Attorney General and Minister for Justice Brad Hazzard said the new law will affect a small group of sex offenders and violent criminals who the Supreme Court has determined require ongoing supervision after their release.

"It's regrettable that the state must continue to deal with people who at the expiration of their jail sentence remain a threat to the community of further re-offending," Mr Hazzard said.

"The threat cannot be ignored and this legislation reflects the Government's ongoing scrutiny of these issues and our commitment to safeguarding the community."

Previously breaches of ESOs attracted a maximum two years jail. Raising the term to five years brings it into line with breaches under child protection legislation.

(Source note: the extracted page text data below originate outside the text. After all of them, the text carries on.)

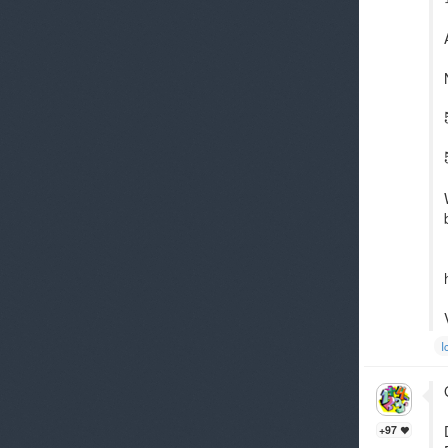
I
+97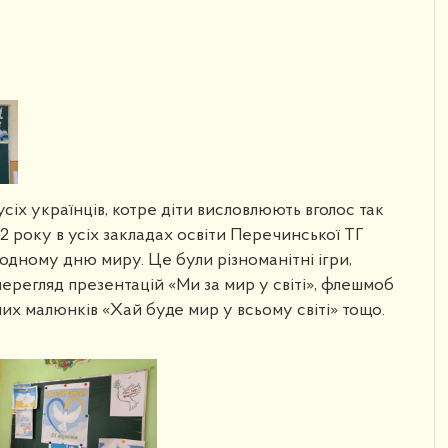
сіх українців, котре діти висловлюють вголос так
22 року в усіх закладах освіти Перечинської ТГ
одному дню миру. Це були різноманітні ігри,
ерегляд презентацій «Ми за мир у світі», флешмоб
чих малюнків «Хай буде мир у всьому світі» тощо.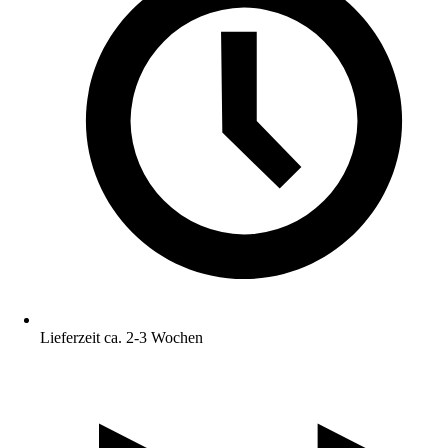
Lieferzeit ca. 2-3 Wochen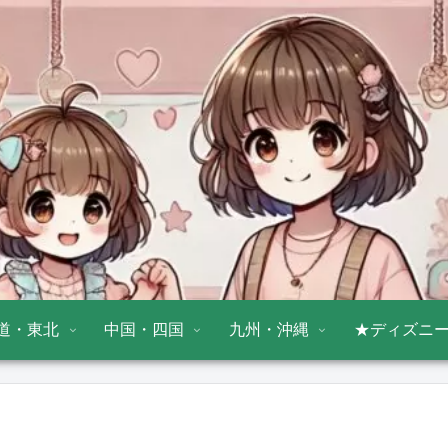
道・東北
中国・四国
九州・沖縄
★ディズニ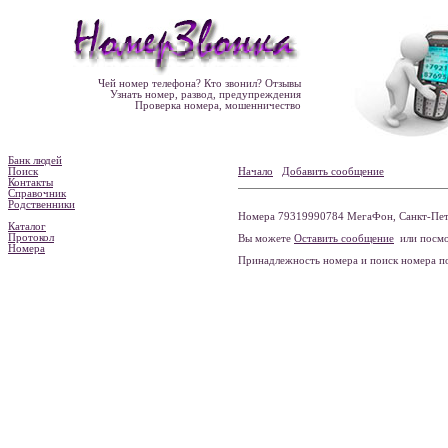
Чей номер телефона? Кто звонил? Отзывы
Узнать номер, развод, предупреждения
Проверка номера, мошенничество
Банк людей
Поиск
Начало
Добавить сообщение
Контакты
Справочник
Родственники
Номера 79319990784 МегаФон, Санкт-Пете
Каталог
Протокол
Вы можете
Оставить сообщение
или посмо
Номера
Принадлежность номера и поиск номера 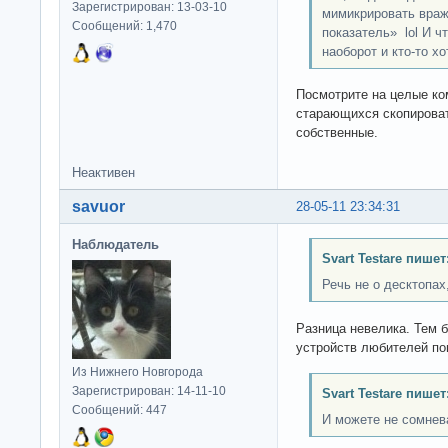
Зарегистрирован: 13-03-10
мимикрировать враж
Сообщений: 1,470
показатель» lol И ч
наоборот и кто-то х
Посмотрите на целые ко
старающихся скопироват
собственные.
Неактивен
savuor
28-05-11 23:34:31
Наблюдатель
Svart Testare пишет
Речь не о десктопа
Разница невелика. Тем 
устройств любителей по
Из Нижнего Новгорода
Зарегистрирован: 14-11-10
Svart Testare пишет
Сообщений: 447
И можете не сомнев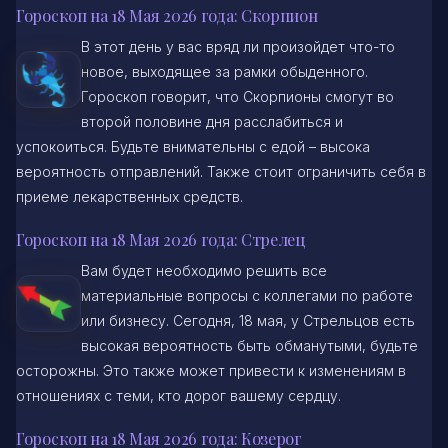
Гороскоп на 18 Мая 2026 года: Скорпион
В этот день у вас вряд ли произойдет что-то
новое, выходящее за рамки обыденного.
Гороскоп говорит, что Скорпионы смогут во
второй половине дня расслабиться и
успокоиться. Будьте внимательны с едой – высока
вероятность отправлений. Также стоит ограничить себя в
приеме лекарственных средств.
Гороскоп на 18 Мая 2026 года: Стрелец
Вам будет необходимо решить все
материальные вопросы с коллегами по работе
или бизнесу. Сегодня, 18 мая, у Стрельцов есть
высокая вероятность быть обманутыми, будьте
осторожны. Это также может привести к изменениям в
отношениях с теми, кто дорог вашему сердцу.
Гороскоп на 18 Мая 2026 года: Козерог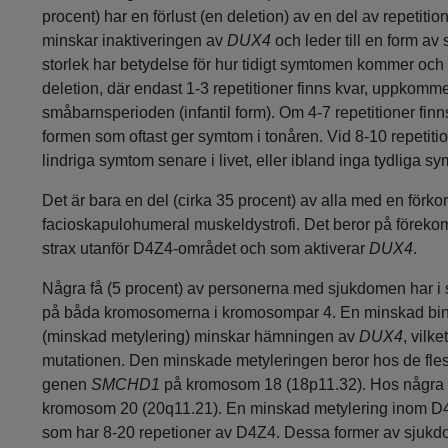
procent) har en förlust (en deletion) av en del av repeti
minskar inaktiveringen av
DUX4
och leder till en form 
storlek har betydelse för hur tidigt symtomen kommer och 
deletion, där endast 1-3 repetitioner finns kvar, uppkom
småbarnsperioden (infantil form). Om 4-7 repetitioner fin
formen som oftast ger symtom i tonåren. Vid 8-10 repeti
lindriga symtom senare i livet, eller ibland inga tydliga sy
Det är bara en del (cirka 35 procent) av alla med en för
facioskapulohumeral muskeldystrofi. Det beror på föreko
strax utanför D4Z4-området och som aktiverar
DUX4
.
Några få (5 procent) av personerna med sjukdomen har i
på båda kromosomerna i kromosompar 4. En minskad bind
(minskad metylering) minskar hämningen av
DUX4
, vilk
mutationen. Den minskade metyleringen beror hos de flest
genen
SMCHD1
på kromosom 18 (18p11.32). Hos några 
kromosom 20 (20q11.21). En minskad metylering inom D
som har 8-20 repetioner av D4Z4. Dessa former av sju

Mr Hazzard said the Crimes (High Risk Offenders) Amendment Bill significantly strengthened procedures and options to deal with high risk offenders by:

  • Doubling jail sentences for breaches of ESOs from two to five years.
  • Supplementing court-ordered conditions relating to reporting to police, computer and internet use and employment and finances.
  • Introducing Emergency Detention Orders so that offenders on ESOs can be temporarily detained if a change in their circumstances creates an imminent risk to the community.
  • Establishing a High Risk Offenders Assessment Committee for greater information sharing and co-operation.

"The NSW Government has also committed $3.6 million in the current Budget to enhance community safety through the monitoring and supervision of high risk offenders," Mr Hazzard said.

"We are also seconding police officers to the Corrective Services Investigations Unit to ensure that offenders who breach their conditions are swiftly investigated, apprehended and charged."